Wichtig: Bedingungen der Bank
Die Banken können auch nach Erhalt des Überweisungsauftrages auf dessen Ausführung Einfluss nehmen. Solange der Auftrag noch nicht an die Clearingstelle weitergeleitet ist, kann der Vorgang bankintern gestoppt werden. Ob die Bank das will, hängt von ihren allgemeinen Bedingungen ab und vom Verhältnis zwischen Bank und Auftraggeber. Das bleibt auch unter SEPA so.
Die Ausführung des Transfers ist ein eigenes Rechtsgeschäft zwischen dem Kontoinhaber und der Bank. Es ist nicht abhängig von dem Schuldverhältnis, das zwischen dem Zahlungspflichtigen und dem Zahlungsempfänger besteht. Der Transfer zwischen den Banken erfolgt über eine Clearingstelle, die eine Verrechnung der Zahlungsströme aller Banken im In- und Ausland vornimmt. Haben Zahlungspflichtiger und Zahlungsempfänger das Konto bei der gleichen Bank, erfolgt die Verrechnung bankintern ohne Clearingstelle.
Der Ablauf mit Clearingstelle wird in der folgenden Grafik dargestellt.

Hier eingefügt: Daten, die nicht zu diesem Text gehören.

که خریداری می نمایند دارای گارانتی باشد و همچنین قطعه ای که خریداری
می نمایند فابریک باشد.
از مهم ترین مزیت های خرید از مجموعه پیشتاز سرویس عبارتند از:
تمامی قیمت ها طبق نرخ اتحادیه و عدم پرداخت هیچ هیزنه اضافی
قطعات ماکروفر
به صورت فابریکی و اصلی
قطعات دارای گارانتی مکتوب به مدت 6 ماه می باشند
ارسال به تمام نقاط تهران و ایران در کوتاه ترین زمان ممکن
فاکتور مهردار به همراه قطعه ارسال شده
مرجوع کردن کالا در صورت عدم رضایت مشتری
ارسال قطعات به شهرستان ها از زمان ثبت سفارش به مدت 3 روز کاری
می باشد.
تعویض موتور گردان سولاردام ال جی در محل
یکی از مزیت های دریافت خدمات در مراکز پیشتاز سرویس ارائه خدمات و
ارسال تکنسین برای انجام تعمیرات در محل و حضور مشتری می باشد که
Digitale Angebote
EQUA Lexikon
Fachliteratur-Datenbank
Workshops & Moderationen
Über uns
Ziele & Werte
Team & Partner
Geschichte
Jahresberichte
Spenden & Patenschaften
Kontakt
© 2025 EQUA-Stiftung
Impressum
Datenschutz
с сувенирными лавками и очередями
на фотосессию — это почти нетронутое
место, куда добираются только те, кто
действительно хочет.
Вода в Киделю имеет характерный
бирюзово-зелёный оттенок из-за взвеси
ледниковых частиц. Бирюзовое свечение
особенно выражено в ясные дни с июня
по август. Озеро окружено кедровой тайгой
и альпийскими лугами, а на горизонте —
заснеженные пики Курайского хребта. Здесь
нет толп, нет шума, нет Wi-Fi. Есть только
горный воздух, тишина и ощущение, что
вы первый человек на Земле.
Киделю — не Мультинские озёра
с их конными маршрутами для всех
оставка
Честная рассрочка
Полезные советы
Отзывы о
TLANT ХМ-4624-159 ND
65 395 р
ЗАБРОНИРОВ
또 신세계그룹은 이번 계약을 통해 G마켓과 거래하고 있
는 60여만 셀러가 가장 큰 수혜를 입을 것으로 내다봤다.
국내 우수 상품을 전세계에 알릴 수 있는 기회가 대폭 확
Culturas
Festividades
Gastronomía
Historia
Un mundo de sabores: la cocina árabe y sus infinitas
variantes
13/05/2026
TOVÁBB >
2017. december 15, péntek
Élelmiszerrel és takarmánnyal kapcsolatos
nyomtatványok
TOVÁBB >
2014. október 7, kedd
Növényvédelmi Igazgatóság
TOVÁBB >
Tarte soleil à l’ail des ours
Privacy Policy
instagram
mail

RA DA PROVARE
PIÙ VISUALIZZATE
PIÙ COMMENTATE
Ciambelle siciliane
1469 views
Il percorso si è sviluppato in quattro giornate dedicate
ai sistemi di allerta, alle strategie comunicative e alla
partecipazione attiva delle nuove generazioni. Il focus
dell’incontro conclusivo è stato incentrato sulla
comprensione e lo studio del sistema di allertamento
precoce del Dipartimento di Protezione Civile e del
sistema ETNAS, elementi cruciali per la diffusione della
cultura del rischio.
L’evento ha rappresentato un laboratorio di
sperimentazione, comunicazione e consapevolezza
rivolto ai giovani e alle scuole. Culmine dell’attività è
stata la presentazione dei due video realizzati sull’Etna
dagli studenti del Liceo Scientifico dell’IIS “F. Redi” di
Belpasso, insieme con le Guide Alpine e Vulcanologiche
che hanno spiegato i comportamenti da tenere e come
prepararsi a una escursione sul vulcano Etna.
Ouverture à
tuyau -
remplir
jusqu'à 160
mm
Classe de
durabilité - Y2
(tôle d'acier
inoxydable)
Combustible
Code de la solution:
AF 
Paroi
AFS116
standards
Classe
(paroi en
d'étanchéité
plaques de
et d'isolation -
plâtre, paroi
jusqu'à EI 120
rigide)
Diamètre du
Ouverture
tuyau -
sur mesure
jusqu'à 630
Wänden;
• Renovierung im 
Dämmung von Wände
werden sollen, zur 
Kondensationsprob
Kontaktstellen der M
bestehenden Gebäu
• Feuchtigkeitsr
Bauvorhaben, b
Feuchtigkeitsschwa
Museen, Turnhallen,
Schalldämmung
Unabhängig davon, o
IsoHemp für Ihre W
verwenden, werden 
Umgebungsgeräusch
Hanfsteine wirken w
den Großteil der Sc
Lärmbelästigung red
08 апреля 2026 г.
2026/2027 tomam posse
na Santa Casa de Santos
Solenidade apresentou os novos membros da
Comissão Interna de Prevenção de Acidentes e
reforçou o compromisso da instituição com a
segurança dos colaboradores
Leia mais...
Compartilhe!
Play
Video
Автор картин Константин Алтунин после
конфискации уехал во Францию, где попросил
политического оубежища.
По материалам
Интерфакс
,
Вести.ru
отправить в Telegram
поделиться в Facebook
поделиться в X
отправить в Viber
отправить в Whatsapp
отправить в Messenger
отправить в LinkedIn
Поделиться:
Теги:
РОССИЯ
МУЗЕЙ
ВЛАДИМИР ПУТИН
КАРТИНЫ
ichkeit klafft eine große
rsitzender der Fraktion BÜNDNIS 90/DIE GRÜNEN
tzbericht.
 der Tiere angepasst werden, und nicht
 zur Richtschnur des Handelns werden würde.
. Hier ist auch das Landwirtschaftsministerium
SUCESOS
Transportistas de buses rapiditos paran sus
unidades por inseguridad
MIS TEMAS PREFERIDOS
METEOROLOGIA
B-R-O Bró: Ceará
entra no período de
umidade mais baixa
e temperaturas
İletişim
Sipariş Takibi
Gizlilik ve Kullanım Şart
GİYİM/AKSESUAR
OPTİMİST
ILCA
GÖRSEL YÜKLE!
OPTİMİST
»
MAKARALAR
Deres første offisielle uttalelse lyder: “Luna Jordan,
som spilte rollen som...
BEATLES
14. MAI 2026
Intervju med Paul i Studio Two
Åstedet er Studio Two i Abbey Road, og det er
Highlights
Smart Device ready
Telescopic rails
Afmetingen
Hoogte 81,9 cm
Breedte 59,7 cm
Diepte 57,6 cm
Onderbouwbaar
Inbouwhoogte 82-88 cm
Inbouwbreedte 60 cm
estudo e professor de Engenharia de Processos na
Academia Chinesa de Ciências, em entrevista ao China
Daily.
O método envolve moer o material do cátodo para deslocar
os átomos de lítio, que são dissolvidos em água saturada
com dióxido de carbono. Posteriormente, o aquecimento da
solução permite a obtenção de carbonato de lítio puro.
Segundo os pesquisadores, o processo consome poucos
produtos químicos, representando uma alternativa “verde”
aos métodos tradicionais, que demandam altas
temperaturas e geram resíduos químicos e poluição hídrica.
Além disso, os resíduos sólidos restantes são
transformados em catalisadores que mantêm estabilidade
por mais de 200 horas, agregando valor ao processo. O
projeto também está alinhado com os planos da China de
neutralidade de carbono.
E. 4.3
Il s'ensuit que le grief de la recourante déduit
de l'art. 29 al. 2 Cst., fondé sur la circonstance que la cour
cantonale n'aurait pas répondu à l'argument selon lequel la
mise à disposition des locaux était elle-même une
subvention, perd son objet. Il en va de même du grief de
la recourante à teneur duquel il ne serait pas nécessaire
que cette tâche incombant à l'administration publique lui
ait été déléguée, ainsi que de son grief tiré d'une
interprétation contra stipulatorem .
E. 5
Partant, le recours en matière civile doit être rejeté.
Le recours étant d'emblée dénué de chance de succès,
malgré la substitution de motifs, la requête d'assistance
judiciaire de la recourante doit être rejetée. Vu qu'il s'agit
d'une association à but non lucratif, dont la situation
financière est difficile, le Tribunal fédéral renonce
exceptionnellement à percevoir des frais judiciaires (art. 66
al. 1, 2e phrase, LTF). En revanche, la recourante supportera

Abb. 1: Schematische Darstellung der Abwicklung einer Überweisung
1 Die Kontoidentifikation
Damit die Clearingstelle den Überweisungsbetrag der richtigen Bank positiv verrechnen und damit die Empfängerbank diesen Betrag dem richtigen Konto gutschreiben kann, ist eine eindeutige Identifikation von Bank und Konto notwendig. Dazu gibt es unter SEPA zwei eindeutige Nummern BIC und IBAN.
1.1 Der Bank Identifier Code (BIC)
Der BIC (Banken-Identifierungsschlüssel) ist in Deutschland und in den anderen SEPA-Ländern nur noch bis Februar 2...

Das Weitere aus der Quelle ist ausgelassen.